* **WHAT THE EXERCISE ASKS**
From the entries below, retype only the lines from the one with "camera: 170 degrees left, 5 degrees down" through the one with "purple cooking pot", exactly as written.

* **RECORDED DATA**
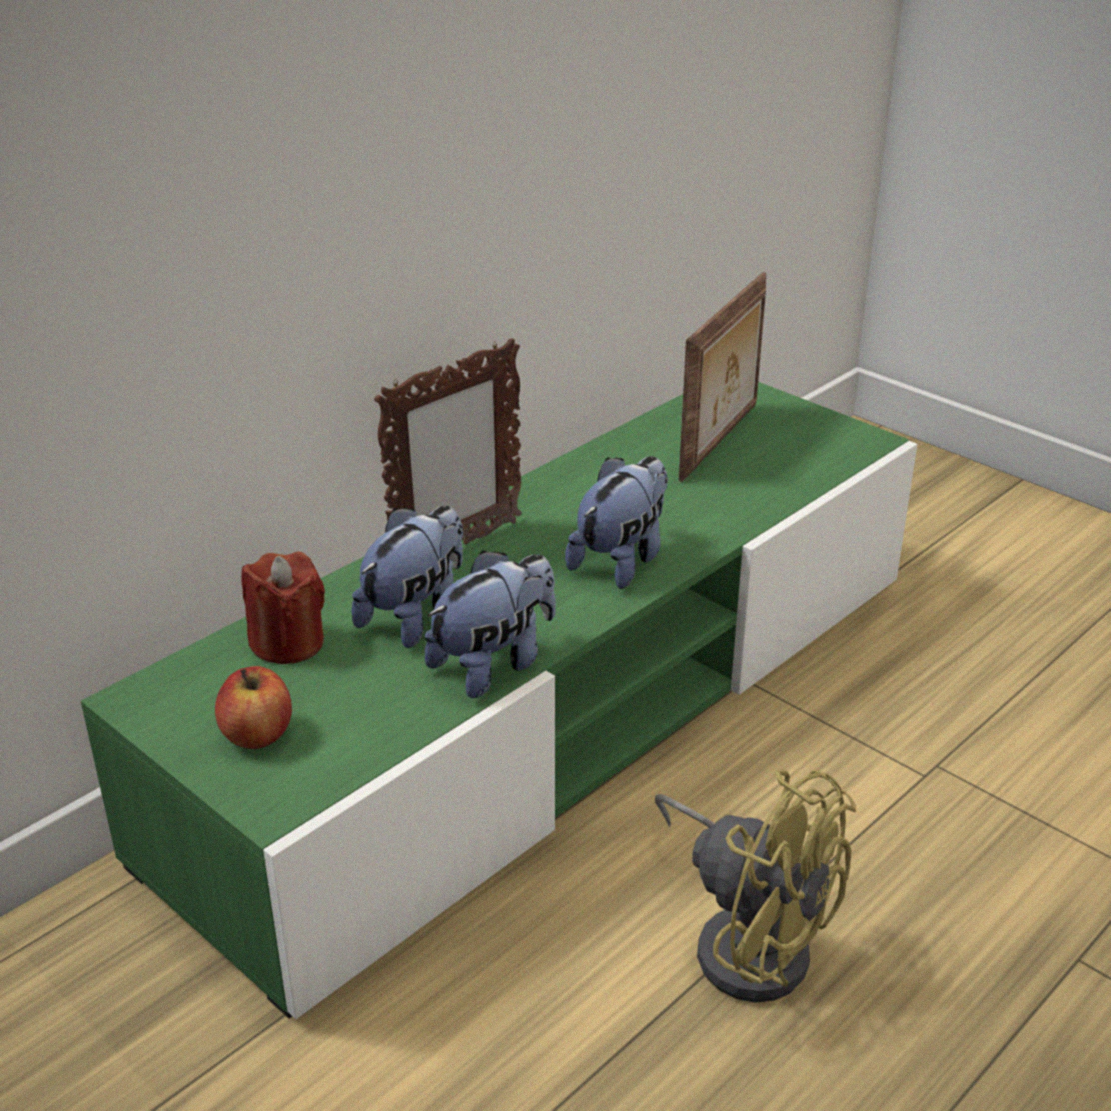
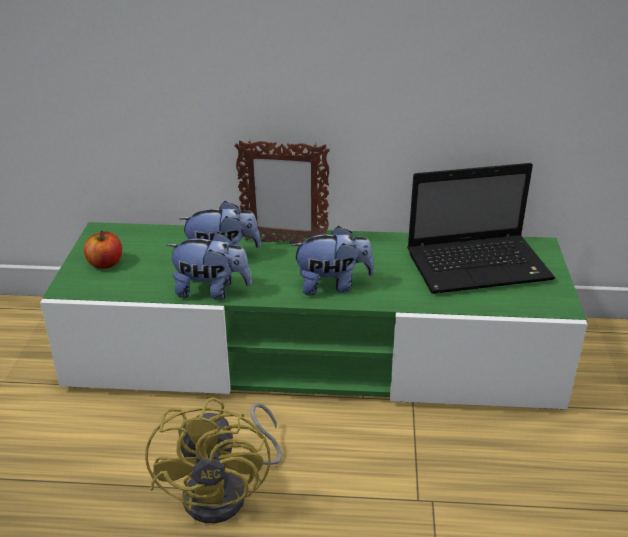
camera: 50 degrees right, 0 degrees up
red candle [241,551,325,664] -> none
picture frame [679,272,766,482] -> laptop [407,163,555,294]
--
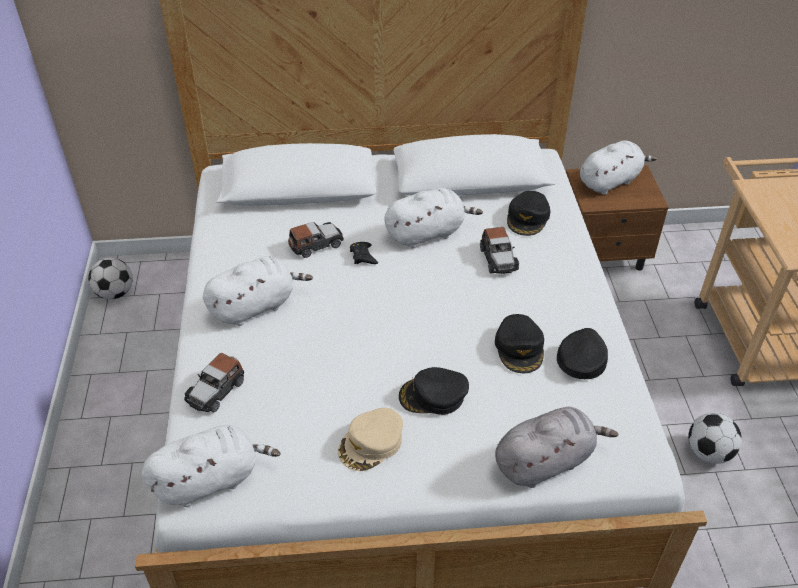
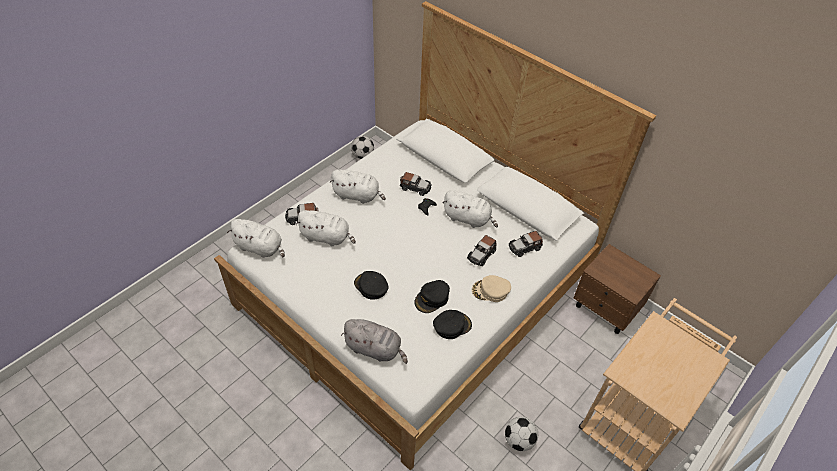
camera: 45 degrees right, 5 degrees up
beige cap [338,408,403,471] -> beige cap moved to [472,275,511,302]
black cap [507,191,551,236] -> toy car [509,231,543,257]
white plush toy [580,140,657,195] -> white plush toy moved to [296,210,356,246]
...
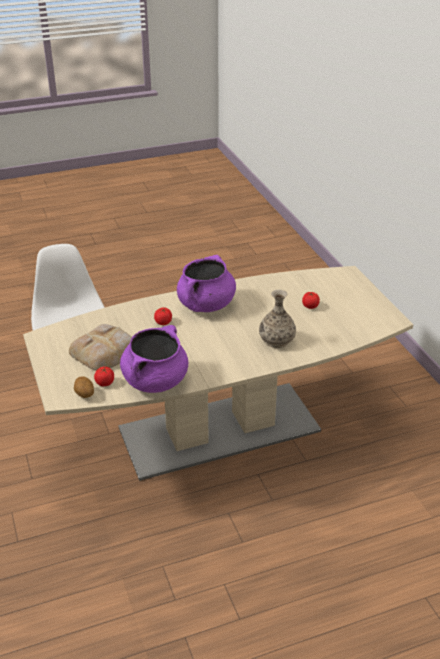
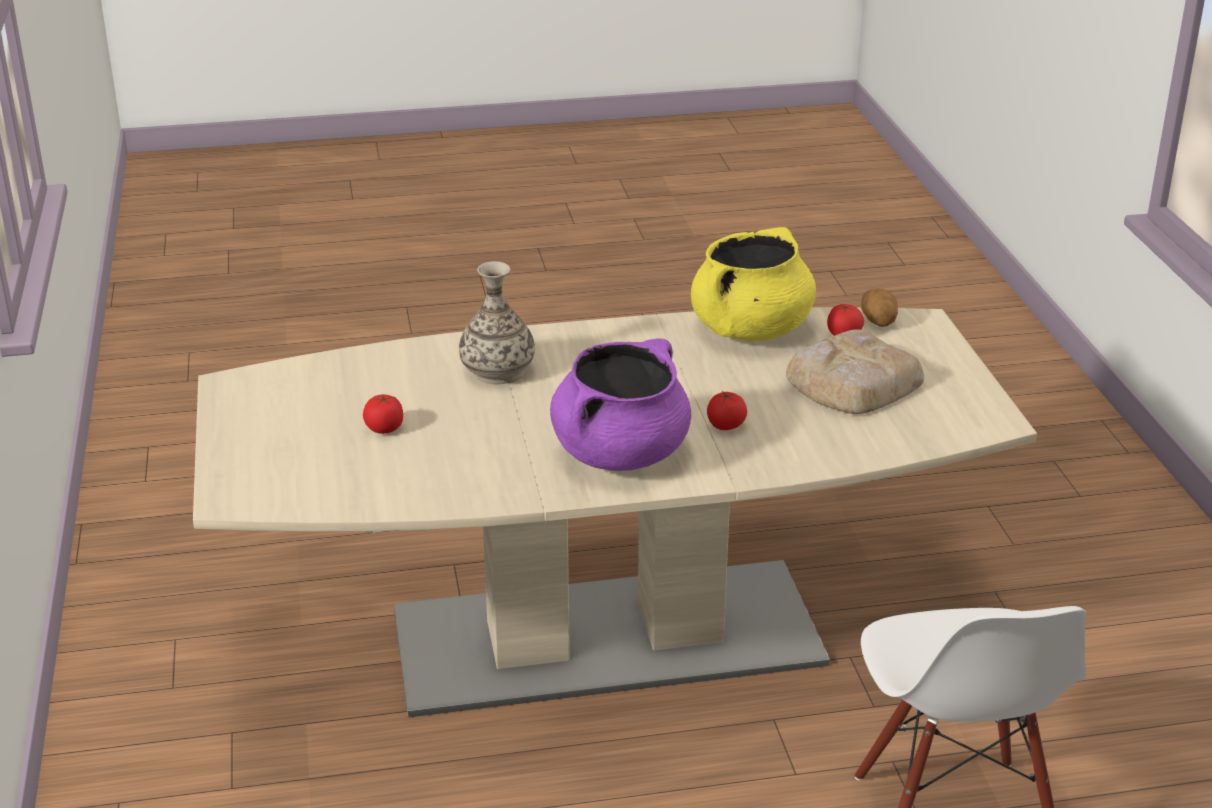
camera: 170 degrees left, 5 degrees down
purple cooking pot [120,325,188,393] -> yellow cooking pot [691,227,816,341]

* **FINISHED EXERCISE**
camera: 170 degrees left, 5 degrees down
purple cooking pot [120,325,188,393] -> yellow cooking pot [691,227,816,341]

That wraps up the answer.